Yesterday, while at Mom’s in Connecticut, I looked out at the backyard to see the pin oak which, on my last visit, lost a number of lower branches to sweat and saw.
You see, pin oak branches like to grow downward. So, to remove the one that is brushing your head with leaves as you walk underneath, you have to go 20 feet high for the pruning operation.
If oaks – or a myriad of other plants – could talk, they’d complain mightily about the pruning. Who wants to have branches cut off – attachments that are part of your living fabric suddenly, even violently, removed by an outside force? What’s that all about?
Gardeners and husbandmen the world over have always known that pruning is necessary to keep plants healthy and to make them optimally productive. Not everything that grows out of a plant is worthwhile – some branches are poorly placed, some are diseased, some need to be sacrificed so that others grow stronger. I love driving past vineyards, with their orderly rows of vines producing great quantities of grapes. That level of health and productivity is no accident – someone is actively pruning those vines to get the best yield.
Here’s how Jesus put it, in the Gospel of John chapter 15: “I am the true vine, and My Father is the vinedresser. Every branch in me that does not bear fruit, He takes away; and every branch that bears fruit, He prunes it so that it may bear more fruit.”
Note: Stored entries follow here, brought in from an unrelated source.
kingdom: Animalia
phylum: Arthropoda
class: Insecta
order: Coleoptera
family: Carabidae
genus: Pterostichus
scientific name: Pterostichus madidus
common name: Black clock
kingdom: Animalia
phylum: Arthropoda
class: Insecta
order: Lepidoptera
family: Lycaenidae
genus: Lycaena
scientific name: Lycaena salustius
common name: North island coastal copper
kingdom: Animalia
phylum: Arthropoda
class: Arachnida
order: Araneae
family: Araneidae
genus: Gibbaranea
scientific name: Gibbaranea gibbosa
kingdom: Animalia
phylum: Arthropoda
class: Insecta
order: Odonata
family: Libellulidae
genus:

Today’s trials and pains and losses, for those “in the vine,” may be perplexingly troubling and feel like raw wounds. But there is more going on than random slashes of the blade. Pruning hurts, even when it is done in love, but the goal is health and productivity. Only a sicko looks forward to going under the surgeon’s knife, and feeling the aftermath. But the alternative is much worse.
Have your prunes today. Grimace if you must, but be thankful. The vinedresser is at work.